WHAT TO PRODUCE
Scan the listing below for the word "subsection" and copy every line where it occurs.

MATERIAL PROVIDED
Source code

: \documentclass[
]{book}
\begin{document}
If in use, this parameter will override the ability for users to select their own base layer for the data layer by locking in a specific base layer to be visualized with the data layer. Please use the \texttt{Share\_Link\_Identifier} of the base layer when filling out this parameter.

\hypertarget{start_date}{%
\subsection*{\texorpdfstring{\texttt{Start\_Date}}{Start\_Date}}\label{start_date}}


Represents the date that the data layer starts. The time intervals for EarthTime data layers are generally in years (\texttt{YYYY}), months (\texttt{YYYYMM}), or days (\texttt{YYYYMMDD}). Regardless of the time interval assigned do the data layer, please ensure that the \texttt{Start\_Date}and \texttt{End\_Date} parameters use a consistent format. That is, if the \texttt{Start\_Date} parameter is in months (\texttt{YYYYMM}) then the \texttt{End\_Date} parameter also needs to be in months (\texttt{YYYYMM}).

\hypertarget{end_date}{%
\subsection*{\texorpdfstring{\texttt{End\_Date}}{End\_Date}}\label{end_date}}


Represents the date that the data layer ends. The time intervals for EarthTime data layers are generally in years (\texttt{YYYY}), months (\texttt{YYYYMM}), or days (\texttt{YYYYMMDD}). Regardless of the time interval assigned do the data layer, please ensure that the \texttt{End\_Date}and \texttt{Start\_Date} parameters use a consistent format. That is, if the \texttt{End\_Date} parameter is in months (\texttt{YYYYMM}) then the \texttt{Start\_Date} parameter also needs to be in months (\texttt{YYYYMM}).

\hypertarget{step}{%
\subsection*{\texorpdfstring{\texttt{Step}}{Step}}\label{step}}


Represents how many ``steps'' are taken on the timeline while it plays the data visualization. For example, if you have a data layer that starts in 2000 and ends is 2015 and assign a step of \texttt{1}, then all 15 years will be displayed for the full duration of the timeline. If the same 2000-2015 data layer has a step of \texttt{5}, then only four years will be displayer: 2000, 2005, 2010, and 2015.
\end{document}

YOUR SOLUTION
\subsection*{\texorpdfstring{\texttt{Start\_Date}}{Start\_Date}}\label{start_date}}
\subsection*{\texorpdfstring{\texttt{End\_Date}}{End\_Date}}\label{end_date}}
\subsection*{\texorpdfstring{\texttt{Step}}{Step}}\label{step}}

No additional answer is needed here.